EXERCISE AIM
Exact repetition is required: reproduce every line of the data.

SOURCE RECORDS
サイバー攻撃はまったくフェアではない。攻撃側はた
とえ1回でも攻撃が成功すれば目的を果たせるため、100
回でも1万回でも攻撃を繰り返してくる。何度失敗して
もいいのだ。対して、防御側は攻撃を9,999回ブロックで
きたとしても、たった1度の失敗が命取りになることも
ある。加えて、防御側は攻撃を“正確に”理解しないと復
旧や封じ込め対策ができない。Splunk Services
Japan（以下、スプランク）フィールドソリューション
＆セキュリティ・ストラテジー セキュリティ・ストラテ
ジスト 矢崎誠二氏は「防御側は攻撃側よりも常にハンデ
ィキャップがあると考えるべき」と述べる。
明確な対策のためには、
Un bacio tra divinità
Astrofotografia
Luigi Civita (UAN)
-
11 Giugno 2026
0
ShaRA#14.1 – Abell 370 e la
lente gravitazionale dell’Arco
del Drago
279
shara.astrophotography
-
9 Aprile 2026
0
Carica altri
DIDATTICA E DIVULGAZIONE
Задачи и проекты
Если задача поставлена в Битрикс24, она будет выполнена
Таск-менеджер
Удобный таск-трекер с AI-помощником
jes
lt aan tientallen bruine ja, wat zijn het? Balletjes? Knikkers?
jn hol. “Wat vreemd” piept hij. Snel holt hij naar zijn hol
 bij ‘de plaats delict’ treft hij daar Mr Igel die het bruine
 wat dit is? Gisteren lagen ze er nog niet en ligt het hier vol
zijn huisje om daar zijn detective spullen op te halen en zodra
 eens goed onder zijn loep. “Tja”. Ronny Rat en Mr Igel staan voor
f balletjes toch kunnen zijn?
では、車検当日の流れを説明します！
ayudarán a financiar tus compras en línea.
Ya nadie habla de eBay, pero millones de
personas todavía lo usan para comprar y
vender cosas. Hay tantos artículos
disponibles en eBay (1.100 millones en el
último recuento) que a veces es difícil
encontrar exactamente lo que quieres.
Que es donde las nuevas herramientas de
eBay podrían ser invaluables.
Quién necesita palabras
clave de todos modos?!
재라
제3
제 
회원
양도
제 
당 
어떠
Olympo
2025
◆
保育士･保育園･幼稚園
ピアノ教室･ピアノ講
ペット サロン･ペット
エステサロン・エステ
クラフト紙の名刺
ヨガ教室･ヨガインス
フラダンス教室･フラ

RESULT OF THE EXERCISE
サイバー攻撃はまったくフェアではない。攻撃側はた
とえ1回でも攻撃が成功すれば目的を果たせるため、100
回でも1万回でも攻撃を繰り返してくる。何度失敗して
もいいのだ。対して、防御側は攻撃を9,999回ブロックで
きたとしても、たった1度の失敗が命取りになることも
ある。加えて、防御側は攻撃を“正確に”理解しないと復
旧や封じ込め対策ができない。Splunk Services
Japan（以下、スプランク）フィールドソリューション
＆セキュリティ・ストラテジー セキュリティ・ストラテ
ジスト 矢崎誠二氏は「防御側は攻撃側よりも常にハンデ
ィキャップがあると考えるべき」と述べる。
明確な対策のためには、
Un bacio tra divinità
Astrofotografia
Luigi Civita (UAN)
-
11 Giugno 2026
0
ShaRA#14.1 – Abell 370 e la
lente gravitazionale dell’Arco
del Drago
279
shara.astrophotography
-
9 Aprile 2026
0
Carica altri
DIDATTICA E DIVULGAZIONE
Задачи и проекты
Если задача поставлена в Битрикс24, она будет выполнена
Таск-менеджер
Удобный таск-трекер с AI-помощником
jes
lt aan tientallen bruine ja, wat zijn het? Balletjes? Knikkers?
jn hol. “Wat vreemd” piept hij. Snel holt hij naar zijn hol
 bij ‘de plaats delict’ treft hij daar Mr Igel die het bruine
 wat dit is? Gisteren lagen ze er nog niet en ligt het hier vol
zijn huisje om daar zijn detective spullen op te halen en zodra
 eens goed onder zijn loep. “Tja”. Ronny Rat en Mr Igel staan voor
f balletjes toch kunnen zijn?
では、車検当日の流れを説明します！
ayudarán a financiar tus compras en línea.
Ya nadie habla de eBay, pero millones de
personas todavía lo usan para comprar y
vender cosas. Hay tantos artículos
disponibles en eBay (1.100 millones en el
último recuento) que a veces es difícil
encontrar exactamente lo que quieres.
Que es donde las nuevas herramientas de
eBay podrían ser invaluables.
Quién necesita palabras
clave de todos modos?!
재라
제3
제 
회원
양도
제 
당 
어떠
Olympo
2025
◆
保育士･保育園･幼稚園
ピアノ教室･ピアノ講
ペット サロン･ペット
エステサロン・エステ
クラフト紙の名刺
ヨガ教室･ヨガインス
フラダンス教室･フラ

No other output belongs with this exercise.